FTC Rule Bans Non-Compete Agreements Nationwide Thumbnail

FTC Rule Bans Non-Compete Agreements Nationwide

On Tuesday, the Federal Trade Commission (“FTC”) issued its long-awaited final rule regarding non-compete agreements. The FTC determined that non-compete agreements are an unfair method of competition and, therefore, a violation of the FTC Act. Once the rule is effective, employers may not enter new non-compete agreements with employees or enforce existing non-compete agreements against former employees, other than senior executives. The rule only applies to businesses that are subject to the FTC Act, which generally does not include non-profit corporations.

The rule has a few exceptions to the non-compete ban, which are outlined below:
  1. Senior Executives: Existing non-compete agreements with senior executives remain enforceable. However, employers may not enter new non-compete agreements with senior executives. A senior executive is a worker earning more than $151,164 annually who is in a “policy-making position.” The FTC makes clear that this exception is very narrow. The definition is meant to include high-ranking positions such as the President or Chief Executive Officer of an organization, and the FTC estimates that less than 1% of workers in the country meet this definition.
  2. Sale of a Business: The ban on non-competes does not apply to non-compete clauses that are entered as part of a sale of a business entity, a person’s ownership in a business entity, or substantially all of a business entity’s operating assets.
  3. Current Cause of Action: If you have a cause of action currently pending regarding a former employee’s violation of a non-compete agreement, you may still pursue the cause of action.
Prior to the rule’s effective date, employers must provide notice to employees (other than senior executives) who are currently bound by a non-compete provision that the employer will not be enforcing the non-compete provision. The FTC has provided a model notice available here.

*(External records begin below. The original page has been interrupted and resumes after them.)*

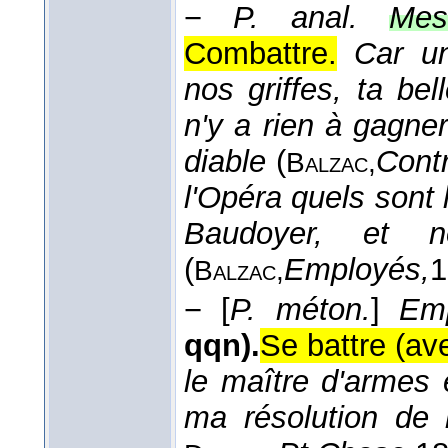
−
P. anal.
Mes
Combattre.
Car u
nos griffes, ta be
n'y a rien à gagne
diable
(
Contr
Balzac,
l'Opéra quels sont 
Baudoyer, et 
(
Employés,
1
Balzac,
−
[
P. méton.
]
Emp
qqn).
Se battre (av
le maître d'armes e
ma résolution de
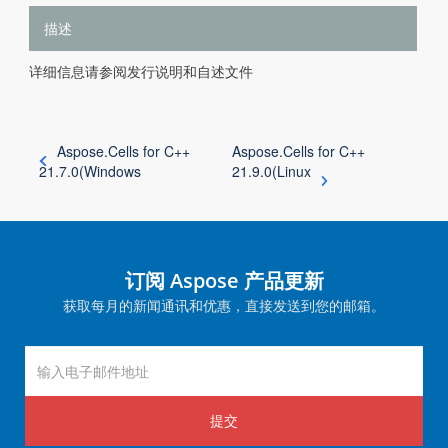
描述
详细信息请参阅发行说明和自述文件
Aspose.Cells for C++
Aspose.Cells for C++
21.7.0(Windows
21.9.0(Linux
订阅 Aspose 产品更新
获取每月的新闻通讯和优惠，直接发送到您的邮箱。
提交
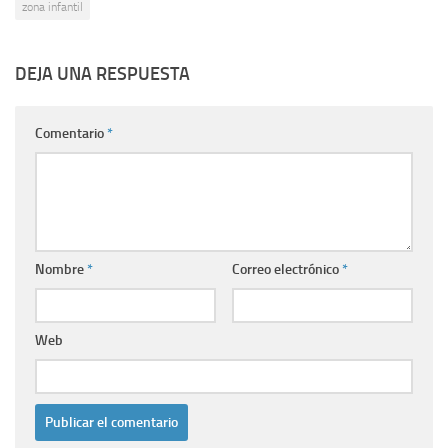
zona infantil
DEJA UNA RESPUESTA
Comentario
*
Nombre
*
Correo electrónico
*
Web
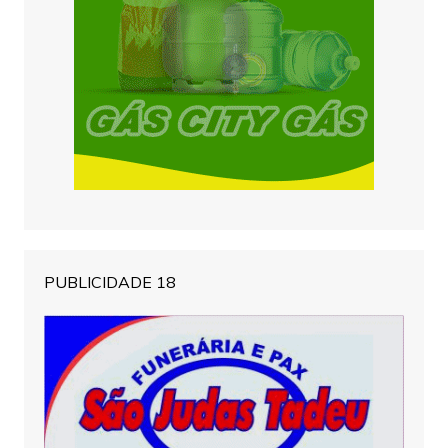
PUBLICIDADE 18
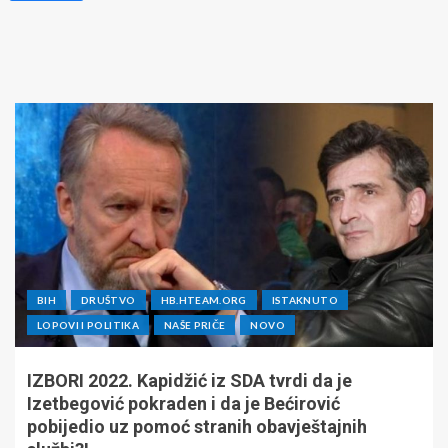
BIH
DRUŠTVO
HB.HTEAM.ORG
ISTAKNUTO
LOPOVI I POLITIKA
NAŠE PRIČE
NOVO
IZBORI 2022. Kapidžić iz SDA tvrdi da je
Izetbegović pokraden i da je Bećirović
pobijedio uz pomoć stranih obavještajnih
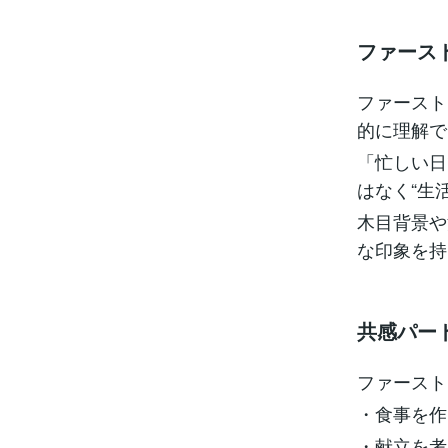
ファース
ファースト
的に理解で
「忙しい日
はなく“生
木目背景や
な印象を持
共感パー
ファースト
・食事を作
・献立を考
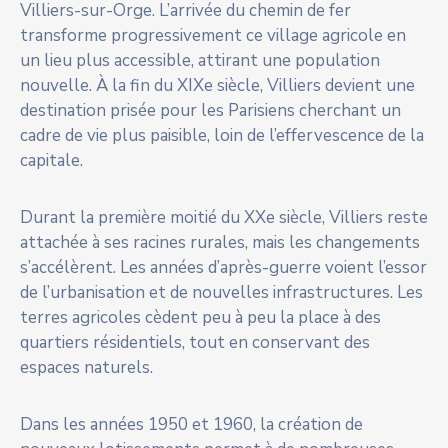
Villiers-sur-Orge. L’arrivée du chemin de fer
transforme progressivement ce village agricole en
un lieu plus accessible, attirant une population
nouvelle. À la fin du XIXe siècle, Villiers devient une
destination prisée pour les Parisiens cherchant un
cadre de vie plus paisible, loin de l’effervescence de la
capitale.
Durant la première moitié du XXe siècle, Villiers reste
attachée à ses racines rurales, mais les changements
s’accélèrent. Les années d’après-guerre voient l’essor
de l’urbanisation et de nouvelles infrastructures. Les
terres agricoles cèdent peu à peu la place à des
quartiers résidentiels, tout en conservant des
espaces naturels.
Dans les années 1950 et 1960, la création de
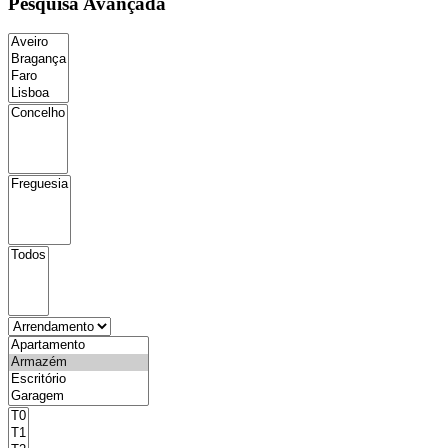
Pesquisa Avançada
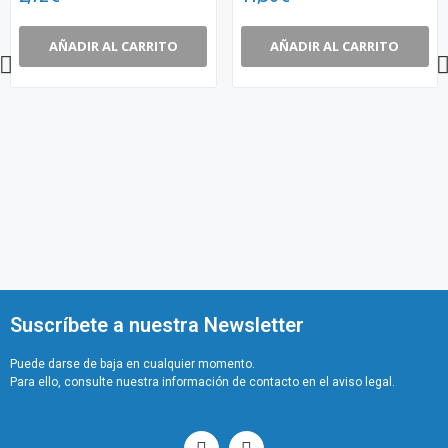
AÑADIR AL CARRITO
AÑADIR AL CARRITO
Suscríbete a nuestra Newsletter
Puede darse de baja en cualquier momento.
Para ello, consulte nuestra información de contacto en el aviso legal.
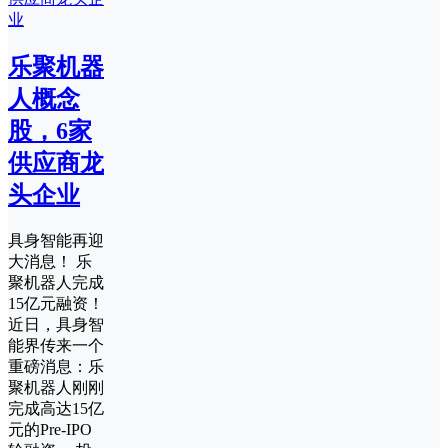
乐聚机器
人概念
股，6家
供应商龙
头企业
具身智能再迎
大消息！ 乐
聚机器人完成
15亿元融资！
近日，具身智
能界传来一个
重磅消息：乐
聚机器人刚刚
完成高达15亿
元的Pre-IPO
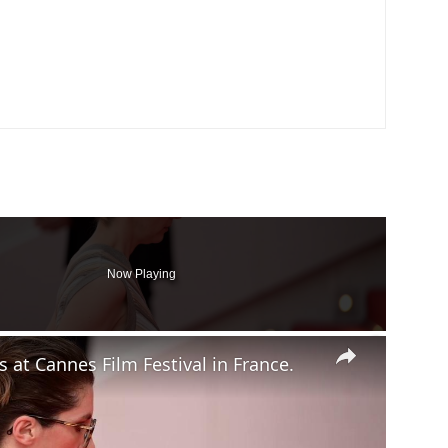
Now Playing
×
s at Cannes Film Festival in France.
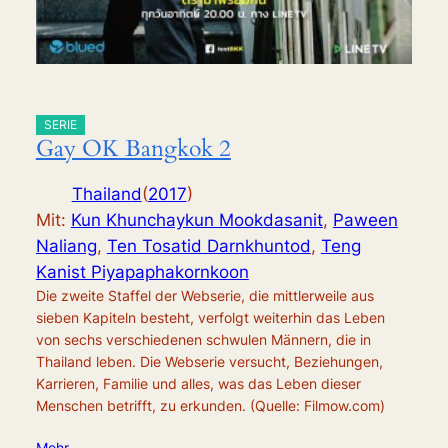
SERIE
Gay OK Bangkok 2
Thailand
(
2017
)
Mit:
Kun Khunchaykun Mookdasanit
,
Paween
Naliang
,
Ten Tosatid Darnkhuntod
,
Teng
Kanist Piyapaphakornkoon
Die zweite Staffel der Webserie, die mittlerweile aus
sieben Kapiteln besteht, verfolgt weiterhin das Leben
von sechs verschiedenen schwulen Männern, die in
Thailand leben. Die Webserie versucht, Beziehungen,
Karrieren, Familie und alles, was das Leben dieser
Menschen betrifft, zu erkunden. (Quelle: Filmow.com)
Mehr …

The rule is set to go into effect 120 days from its publication in the Federal Register. However, it is expected that various business groups will quickly file suit to challenge the rule, which will delay the effective date.

While non-compete agreements may be in limbo, employers can still use confidentiality agreements, non-solicitation agreements, and federal and state trade secret laws to protect their interests. But do not forget to check for any state-specific restrictions regarding confidentiality and non-solicitation agreements.